At the best it was a sad story, a story full of wrong-doing, full of impulse, full of passion; and although Kitty tried hard to make Elma's part of it as light as possible, the squire's eyes blazed and a thundering note came into his voice as he listened.

"That's a bad girl, Kitty," he cried; "and you ought to have nothing to do with her."

"But that's exactly it, father—that's what I am coming to. If you won't let me have anything to do with Elma, why—why, you must punish me terribly. I want you to let me—to let me make Elma my real friend."

"That sort of girl your friend? Not if I know it," said the squire.

"But, please, father, do let me plead for her. I have done her injury, and she—she has never had advantages like the rest of us."

Then Kitty began to coax, and few, very few people could coax like this Irish girl. Not only with her voice, but with her eyes, with a smile here and a frown there, she set herself to bring old Squire Malone to her way of thinking. And as always from the time she was a tiny child she had been able to twist this old lion round her little finger, so she twisted him now.

"You have got to do it, father," she said at last. "You have got to forgive Laurie, and you have got to forgive Elma, and——"

"Bless the boy, it was just like his recklessness, Why didn't he come and tell me? He wasn't afraid of his old father, was he?"

"Well, father, you know you are very fierce when you like."

"Tut! tut! Kitty, don't you begin to scold."

"No; I won't—not if you yield to me. Full and free forgiveness for the whole three of us; for your Kit——"
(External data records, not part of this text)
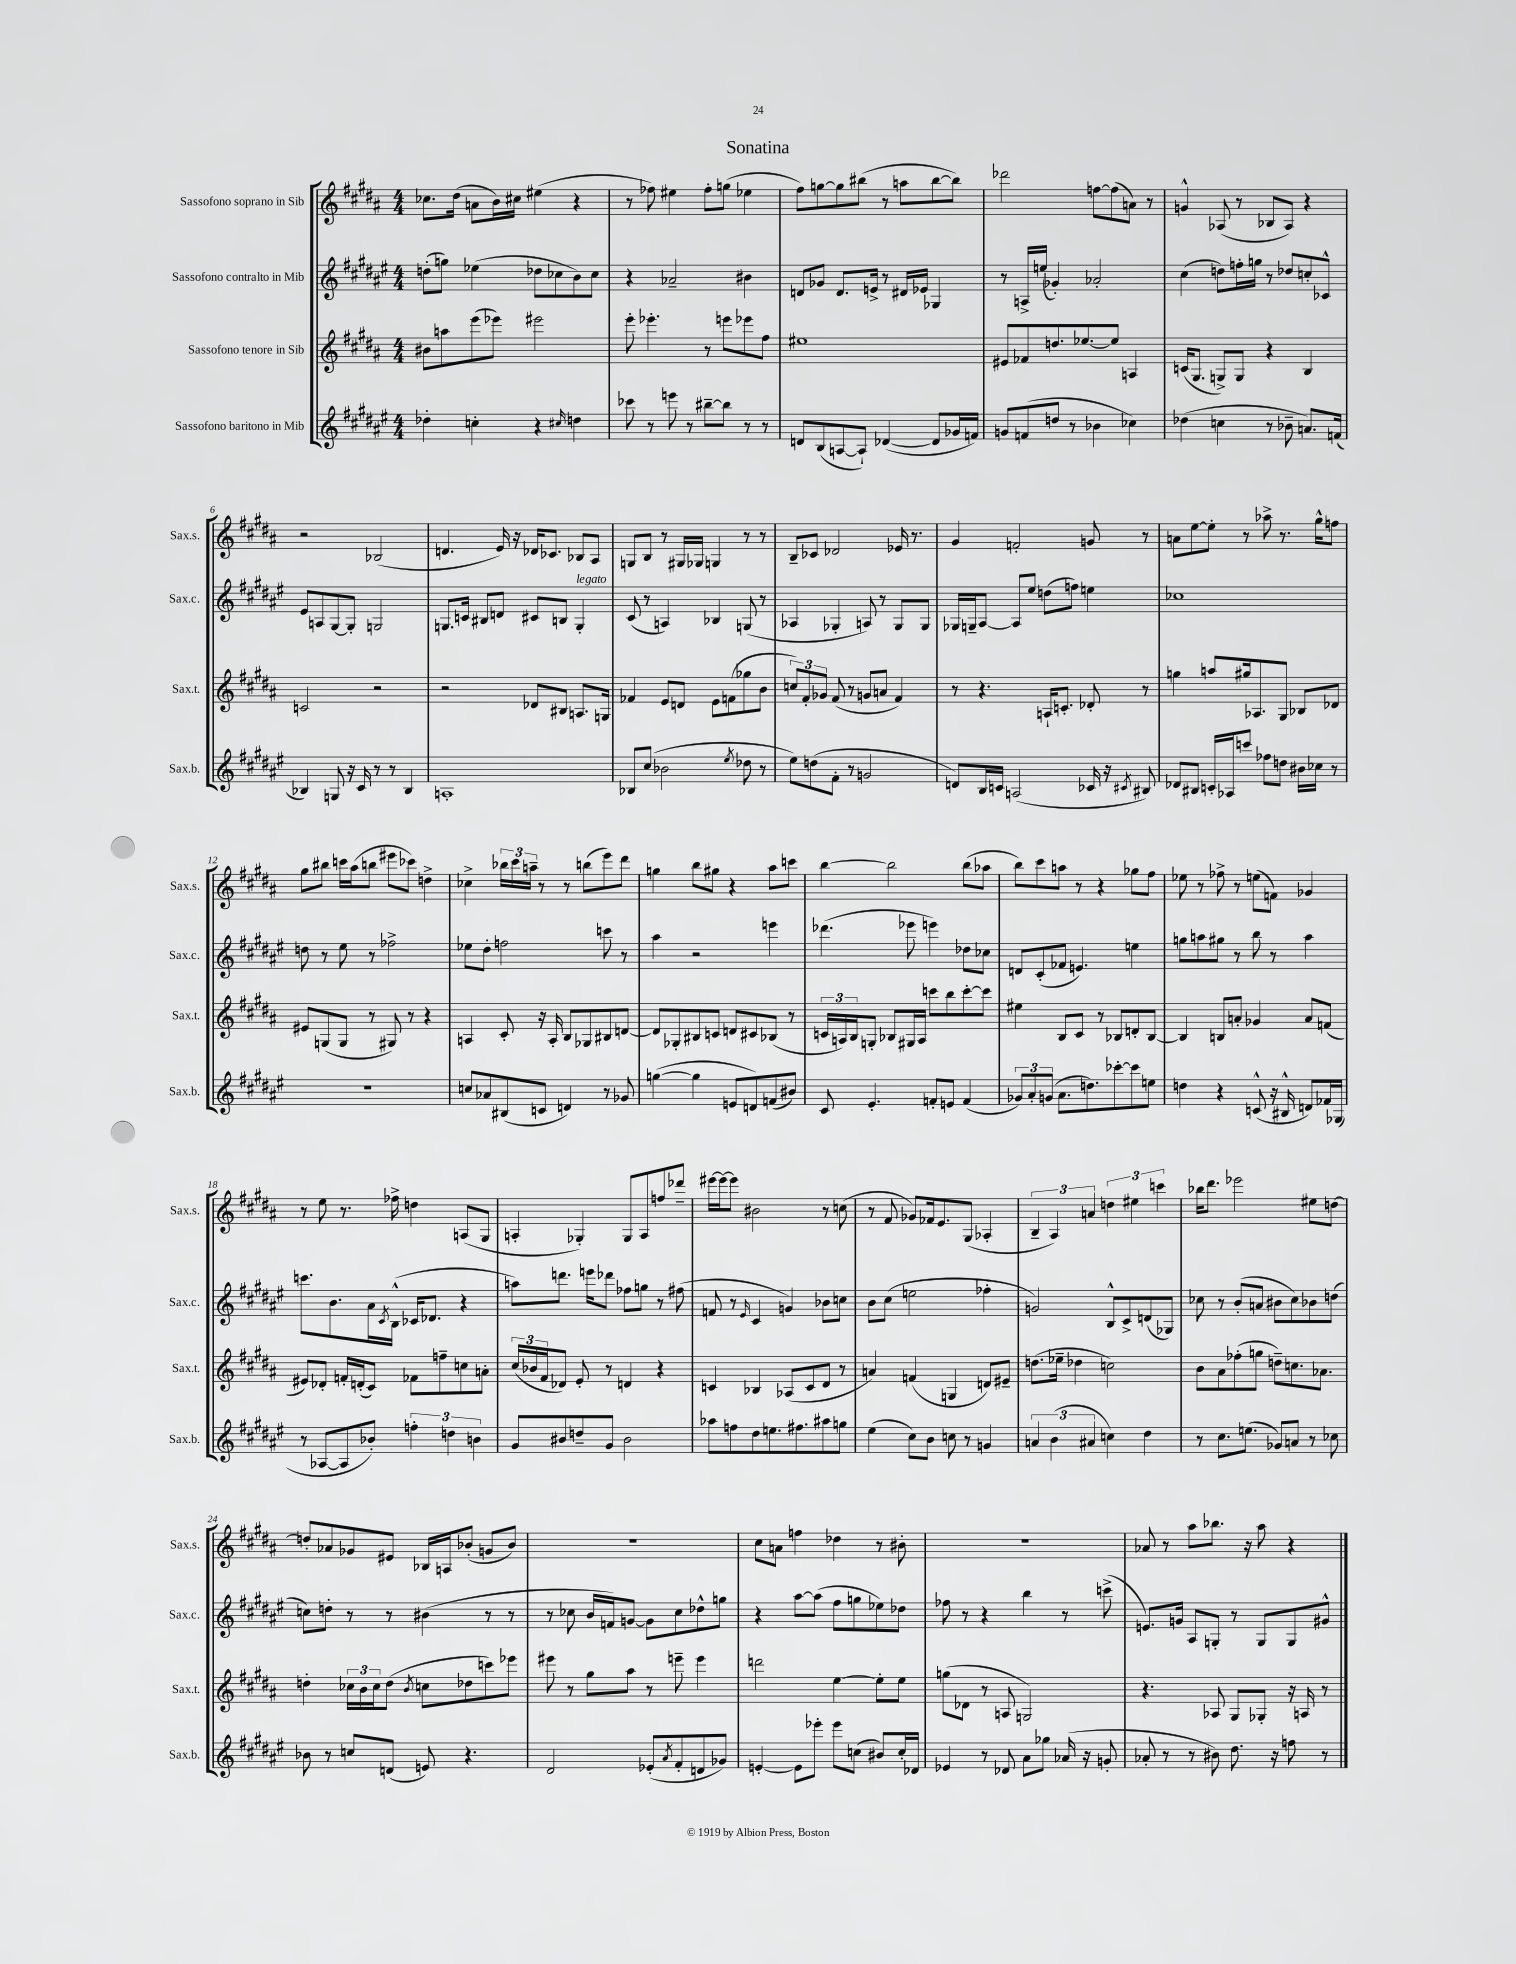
\header { title = "Sonatina" }
<<
\new StaffGroup <<
\new Staff = "s0" \with { instrumentName = "Sassofono soprano in Sib" shortInstrumentName = "Sax.s." } {
    \clef treble \key b \major \numericTimeSignature \time 4/4
    ces''8. dis''16( a'8 b'16) cis''16 eis''4( r4 |
    r8 fes''8) eis''4 fes''8-. g''8( ees''4 |
    fis''8) g''8~ g''8 bis''8( r8 a''8 bis''8~ bis''8) |
    des'''2 f''8~ f''8( a'8) r8 |
    g'4-^ aes8( r8 bes8 aes8) r4 |
    r2 bes2( |
    d'4. e'16) r16 des'16 ces'8. bes8 ais8 |
    g8 b8 r8 gis16 ges16 g4 r8 r8 |
    b8-- ces'8 des'2 ees'16 r8. |
    gis'4 f'2-. g'8 r8 |
    a'8 e''8~ e''8-. r8 aes''8-> r8. gis''16-^ f''8 |
    gis''8 bis''8 c'''16 ais''16( b''8 eis'''8 ces'''8) d''4-> |
    ces''4-> \tuplet 3/2 { bes''16 cis'''16 a''16-- } r8 r8 b''8( e'''8) dis'''8 |
    g''4 b''8 gis''8 r4 ais''8 c'''8 |
    b''4~ b''2 b''8( aes''8 |
    b''8) cis'''8 a''8 r8 r4 ges''8 fis''8 |
    ees''8 r8 fes''8-> r8 e''8( f'8) ges'4 |
    r8 e''8 r8. fes''16-> d''4 a8( gis8 |
    a4-. ges4-.) ges8 a8 f''8 des'''8-- |
    eis'''16~ eis'''16~ eis'''8 bis'2 r8 c''8( |
    r8 fis'8 ges'8) fes'16 e'8. gis8( aes4-. |
    \tuplet 3/2 { b4-- ais4) a'4 } \tuplet 3/2 { d''4 eis''4 c'''4 } |
    bes''16 dis'''8. ees'''2 eis''8 d''8~ |
    d''8-. aes'8 ges'8 eis'8 bes16 a16 bes'8-.( g'8 bes'8) |
    R1 |
    cis''8 a'8 f''4 des''4 r8 bis'8-. |
    r1 |
    aes'8 r8 ais''8 bes''8. r16 ais''8 r4 \bar "|." |
}
\new Staff = "s1" \with { instrumentName = "Sassofono contralto in Mib" shortInstrumentName = "Sax.c." } {
    \clef treble \key fis \major \numericTimeSignature \time 4/4
    d''8-.( g''8) ees''4( des''8 ces''8 b'8) ces''8 |
    r4 aes'2-- bis'4 |
    d'8 ges'8 d'8. e'16-> r8 dis'16 ees'16 ges4 |
    r8 a16-> e''16( ges'4-.) aes'2-. |
    cis''4( d''8) f''16-. g''16 r8 des''8 c''8-. ces'8-^ |
    eis'8 a8 gis8~ gis8-. g2 |
    g8. c'16 bis8 d'8 cis'8 b8 g4-.^\markup { \italic "legato" } |
    cis'8( r8 a4) bes4 g8( r8 |
    aes4 ges4-. a8) r8 ges8 ges8 |
    ges16 g16-- ais8~ ais8 eis''8 d''8( f''8) e''4 |
    ces''1 |
    d''8 r8 eis''8 r8 fes''2-> |
    ees''8 dis''8-. f''2 c'''8 r8 |
    ais''4 r2 e'''4 |
    des'''4.( ees'''8 e'''4) des''8 ces''8 |
    d'8 cis'8-.( fes'8 e'4.) e''4 |
    g''8 a''8 gis''8 r8 b''8 r8 a''4 |
    c'''8. b'8. ais'16 \acciaccatura { cis'8 } b16-^( ces'16 des'8. r4 |
    a''8) d'''8. e'''16 des'''8 fes''8 g''8 r8 fis''8( |
    f'8 r8 \grace { eis'16 } cis'4 g'4) bes'8 c''8 |
    b'8 cis''8( e''2 fes''4-. |
    g'2) b8-^ cis'8-> d'8( ges8) |
    ces''8 r8 b'8-.( a'8 bis'8 ces''8) bes'8 d''8( |
    c''8) d''8-. r8 r8 bis'4( r8 r8 |
    r8 ces''8 b'16 f'16) g'8~ g'8 ces''8 des''8-^ g''8 |
    r4 ais''8~ ais''8( fis''8 g''8 ees''8) des''8 |
    fes''8 r8 r4 b''4 r8 c'''8->( |
    e'8.) g'16 ais8 g8-. r8 g8 g8 gis'8-^ \bar "|." |
}
\new Staff = "s2" \with { instrumentName = "Sassofono tenore in Sib" shortInstrumentName = "Sax.t." } {
    \clef treble \key b \major \numericTimeSignature \time 4/4
    bis'8 a''8 e'''8( ees'''8) eis'''2 |
    e'''8-. ees'''4.-. r8 e'''8 ees'''8 fis''8 |
    eis''1 |
    eis'8 fes'8 d''8. ees''8.~ ees''8 a4 |
    c'16( gis8. g8->) g8 r4 b4 |
    c'2 r2 |
    r2 des'8 bis8 a8. g16 |
    fes'4 e'8 d'8 e'8 f'8( ges''8 b'8 |
    \tuplet 3/2 { c''8) fis'8-. ges'8 } fis'8( r8 g'8 a'8 fis'4) |
    r8 r4. a16-! c'8.-. des'8-. r8 |
    g''4 a''8 gis''16 aes8. gis8 bes8 des'8 |
    eis'8 g8( g8 r8 gis8) r8 r4 |
    a4 cis'8-. r16 a16-. b8 ges8 bis8 d'8~ |
    d'8 ges8-. bis8 c'8 d'8 cis'8 bes8( r8 |
    \tuplet 3/2 { c'16 a16) b16 } g8-. bes8 gis16 a16 c'''8 b''8 c'''8~-. c'''8 |
    eis''4 b8 cis'8 r8 bes8 d'8-. bes8~ |
    bes4 b8 a'8-. ges'4 a'8 f'8( |
    eis'8) des'8-. f'16-. d'16-.( cis'8) fes'8 f''8-- c''8 a'8-. |
    \tuplet 3/2 { cis''16( bes'16 fis'16 } des'8) e'8-. r8 d'4 r4 |
    c'4 bes4 aes8( c'8 dis'8 r8 |
    a'4) f'4( g4 d'8) eis'8-- |
    d''8.( ees''16-- des''4 c''2) |
    b'8 ais'8 fes''8-.( g''8 d''8--) c''8. aes'8. |
    d''4-. \tuplet 3/2 { ces''16 b'16 ces''16 } d''8( \acciaccatura { b'8 } c''8 des''8 c'''8) ees'''8 |
    eis'''8 r8 gis''8 ais''8 r8 e'''8-- e'''4 |
    d'''2 e''4~ e''8-. e''8 |
    g''8( des'8 r8 a8 g2) |
    r4. aes8 gis8 ges8-. r16 a16 r8 \bar "|." |
}
\new Staff = "s3" \with { instrumentName = "Sassofono baritono in Mib" shortInstrumentName = "Sax.b." } {
    \clef treble \key fis \major \numericTimeSignature \time 4/4
    des''4-. c''4-. r4 \grace { cis''16 } d''4 |
    ces'''8 r8 e'''8 r8 bis''8~-- bis''8 r8 r8 |
    d'8 b8( a8~ a8-!) des'4~( des'8 ges'16 f'16) |
    g'8 f'8( d''8 r8 bes'4 ces''4) |
    des''4( c''4 r8 bes'8-- a'8.) f'16( |
    bes4) g8 r16 cis'16 r8 r8 bes4 |
    a1-. |
    bes8 cis''8( bes'2 \acciaccatura { eis''8 } des''8 r8 |
    eis''8) d''8( fis'8-. r8 g'2 |
    d'8) b16 c'16 a2( ces'16 r16 \acciaccatura { cis'8 } bis8) |
    des'8 bis8 c'16-. aes16 c'''8 fes''8 d''8 bis'16 ces''16 r8 |
    R1 |
    c''8 aes'8 bis8( c'8 d'4) r8 ges'8 |
    g''4~( g''4 e'8 d'8) f'8( bis'8) |
    cis'8 eis'4.-. f'8-. e'8 f'4( |
    \tuplet 3/2 { ges'8) ais'8-. g'8( } ais'8. d''8.) ces'''8~-. ces'''8 e''8 |
    d''4 r4 c'8-^( r16 bis16-^ d'8) fes'16 ges16( |
    r8 aes8~ aes8 bes'8-.) \tuplet 3/2 { f''4-. d''4 b'4 } |
    gis'8 bis'8 d''8-- gis'8 bis'2 |
    aes''8 f''8 dis''8 e''8. fis''8. ais''8 g''8 |
    eis''4( cis''8) b'8 c''8 r8 g'4 |
    \tuplet 3/2 { a'4 b'4( ais'4 } c''4) dis''4 |
    r8 cis''8. e''8.( ges'8) a'8 r8 ces''8 |
    bes'8 r8 c''8 d'8( e'8) r4. |
    dis'2 ees'8-.( \acciaccatura { ais'8 } fis'8-. d'8 ges'8) |
    e'4~-. e'8 ees'''8-. ees'''8 c''8( bis'8) c''16-. des'16 |
    ees'4 r8 des'8 ais'8 ges''8 aes'16( r16 g'8-. |
    aes'8-. r8 r8 bis'8) dis''8. r16 f''8 r8 \bar "|." |
}
>>
>>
"Bless you, child, I have forgiven you already."

"Ay, didn't I know it—didn't I say he was a dear old thing? Now,
Laurie—you won't say a word to him?"

"I'll give him a right good scolding."

"Why, then, dad, your scolding never did anybody any harm; your bark is worse than your bite, you know; but there will be no school in England for him, that's what I mean."

"Well, it doesn't seem to have succeeded with you, asthore."
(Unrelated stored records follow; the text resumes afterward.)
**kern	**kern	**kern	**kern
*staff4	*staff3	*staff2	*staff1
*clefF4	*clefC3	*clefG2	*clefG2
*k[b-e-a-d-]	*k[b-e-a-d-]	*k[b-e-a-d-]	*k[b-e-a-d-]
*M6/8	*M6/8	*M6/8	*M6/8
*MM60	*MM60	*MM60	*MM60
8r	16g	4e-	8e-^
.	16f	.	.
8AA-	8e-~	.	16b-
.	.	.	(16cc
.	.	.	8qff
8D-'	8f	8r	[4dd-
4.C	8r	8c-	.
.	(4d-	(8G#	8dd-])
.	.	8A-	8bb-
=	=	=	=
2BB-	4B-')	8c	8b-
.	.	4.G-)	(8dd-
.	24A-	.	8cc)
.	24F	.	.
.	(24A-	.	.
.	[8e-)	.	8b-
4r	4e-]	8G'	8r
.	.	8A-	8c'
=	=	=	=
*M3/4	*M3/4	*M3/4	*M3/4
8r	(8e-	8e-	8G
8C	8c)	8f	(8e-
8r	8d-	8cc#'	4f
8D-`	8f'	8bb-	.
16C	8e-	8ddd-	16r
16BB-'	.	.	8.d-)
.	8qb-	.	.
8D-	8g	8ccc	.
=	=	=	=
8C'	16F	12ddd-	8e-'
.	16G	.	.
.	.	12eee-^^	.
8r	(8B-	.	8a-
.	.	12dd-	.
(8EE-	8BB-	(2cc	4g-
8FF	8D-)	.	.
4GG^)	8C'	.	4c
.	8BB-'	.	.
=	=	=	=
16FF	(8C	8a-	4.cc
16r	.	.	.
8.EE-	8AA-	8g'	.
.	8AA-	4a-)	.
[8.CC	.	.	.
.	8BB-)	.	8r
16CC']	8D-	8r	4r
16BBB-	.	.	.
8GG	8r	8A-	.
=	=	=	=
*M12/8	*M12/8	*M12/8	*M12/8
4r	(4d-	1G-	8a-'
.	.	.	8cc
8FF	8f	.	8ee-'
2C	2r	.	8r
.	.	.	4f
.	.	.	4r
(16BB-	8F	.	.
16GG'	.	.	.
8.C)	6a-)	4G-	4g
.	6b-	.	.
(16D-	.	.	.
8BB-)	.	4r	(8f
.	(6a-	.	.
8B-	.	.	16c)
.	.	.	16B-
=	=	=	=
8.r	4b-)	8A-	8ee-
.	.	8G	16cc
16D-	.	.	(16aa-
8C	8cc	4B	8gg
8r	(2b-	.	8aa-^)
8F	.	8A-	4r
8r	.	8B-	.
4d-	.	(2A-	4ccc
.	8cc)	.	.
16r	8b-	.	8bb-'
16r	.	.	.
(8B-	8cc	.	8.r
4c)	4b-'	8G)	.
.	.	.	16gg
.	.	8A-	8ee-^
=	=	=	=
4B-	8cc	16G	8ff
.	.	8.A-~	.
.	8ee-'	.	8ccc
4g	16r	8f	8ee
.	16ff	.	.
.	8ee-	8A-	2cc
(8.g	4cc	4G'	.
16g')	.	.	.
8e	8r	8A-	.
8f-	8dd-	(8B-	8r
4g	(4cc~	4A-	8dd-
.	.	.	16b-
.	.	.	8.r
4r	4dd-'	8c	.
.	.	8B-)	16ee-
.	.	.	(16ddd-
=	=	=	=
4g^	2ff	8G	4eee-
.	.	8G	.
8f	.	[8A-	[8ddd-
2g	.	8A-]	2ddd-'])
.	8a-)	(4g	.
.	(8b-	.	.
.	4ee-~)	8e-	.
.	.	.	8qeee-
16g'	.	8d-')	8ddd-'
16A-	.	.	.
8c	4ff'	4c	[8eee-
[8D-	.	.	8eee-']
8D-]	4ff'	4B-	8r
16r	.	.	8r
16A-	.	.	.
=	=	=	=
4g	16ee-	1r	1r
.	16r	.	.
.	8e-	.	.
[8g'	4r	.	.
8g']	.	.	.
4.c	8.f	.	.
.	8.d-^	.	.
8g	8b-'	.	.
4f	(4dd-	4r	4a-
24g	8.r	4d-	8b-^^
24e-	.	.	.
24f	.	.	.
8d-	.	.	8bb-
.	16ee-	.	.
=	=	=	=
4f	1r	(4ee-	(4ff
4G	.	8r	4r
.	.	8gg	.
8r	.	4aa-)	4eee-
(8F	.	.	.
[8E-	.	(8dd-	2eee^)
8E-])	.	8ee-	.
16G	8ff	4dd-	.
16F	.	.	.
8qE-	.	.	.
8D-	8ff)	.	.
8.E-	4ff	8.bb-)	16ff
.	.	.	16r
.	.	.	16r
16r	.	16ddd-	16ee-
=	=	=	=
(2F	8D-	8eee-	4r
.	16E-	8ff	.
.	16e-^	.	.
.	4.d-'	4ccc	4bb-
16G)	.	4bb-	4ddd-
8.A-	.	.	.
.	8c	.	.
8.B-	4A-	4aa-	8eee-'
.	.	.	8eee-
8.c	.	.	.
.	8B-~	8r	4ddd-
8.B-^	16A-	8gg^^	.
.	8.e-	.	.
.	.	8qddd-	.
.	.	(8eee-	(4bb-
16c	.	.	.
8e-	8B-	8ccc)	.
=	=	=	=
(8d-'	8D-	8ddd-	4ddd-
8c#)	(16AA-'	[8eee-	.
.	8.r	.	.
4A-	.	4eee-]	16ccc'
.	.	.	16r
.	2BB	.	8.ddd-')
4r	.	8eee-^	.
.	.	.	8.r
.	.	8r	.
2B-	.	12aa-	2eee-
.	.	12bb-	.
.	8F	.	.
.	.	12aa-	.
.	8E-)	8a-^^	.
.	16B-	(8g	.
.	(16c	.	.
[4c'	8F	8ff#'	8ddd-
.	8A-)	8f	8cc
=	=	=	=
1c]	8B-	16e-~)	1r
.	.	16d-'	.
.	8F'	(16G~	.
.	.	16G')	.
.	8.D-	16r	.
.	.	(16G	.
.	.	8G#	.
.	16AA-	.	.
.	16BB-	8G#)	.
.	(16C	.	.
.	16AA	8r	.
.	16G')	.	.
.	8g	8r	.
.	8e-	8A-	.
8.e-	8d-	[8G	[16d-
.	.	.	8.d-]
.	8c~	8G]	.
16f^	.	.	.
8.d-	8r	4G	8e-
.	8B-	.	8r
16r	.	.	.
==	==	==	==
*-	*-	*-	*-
"No more it did. Why, it was breaking the heart in me entirely."

"So you want to come back with me again?"

"That I do, and never, never be a polished lady with manners to the longest day of my life."

"You want to be Wild Kitty still?"

"Wild, wild, the wildest of Kittys to the end of the chapter."

"And what will your aunts say?"

"Never mind; what you say is the important thing."

"It shall be as you please, Kit. I am sure I have missed you sore, very sore."

"And now, what about Elma?"

"Yes; what do you want me to do for her?"

"I want her to come back with me to Castle Malone for the rest of the summer."

"Oh, heart alive! child; but I don't think I could take to that sort of girl."

"Yes, you will, if I take to her. Now, dad, must I begin it all over again?"

"No, no; anything to please you, Kit."

"And at the end of the summer, as you have plenty of money, and as I am sure she has repented most bitterly will you send her to Girton?"

"Oh, come, come; I make no promises."

"But I know it is all right, and I am going to rush up to her and tell her everything. Oh, and here come Miss Sherrard and Miss Worrick. You shall see them without me."

"I declare, upon my word, Kitty, you are the most extraordinary creature. How am I to face the good ladies?"

"Here they are, father. Please, Miss Sherrard, come in; father will see you, and Miss Worrick too."

Kitty flung open the door, and the head-mistress of Middleton School and her subordinate found it closed behind them. They had a short interview with Squire Malone—very short. It ended by Miss Sherrard and the squire shaking hands most heartily.

"You did your best for her, and I am awfully obliged to you," said the squire. "But, after all, she is too wild for England; she had better stay in her own land."

"I believe you are right," said Miss Sherrard.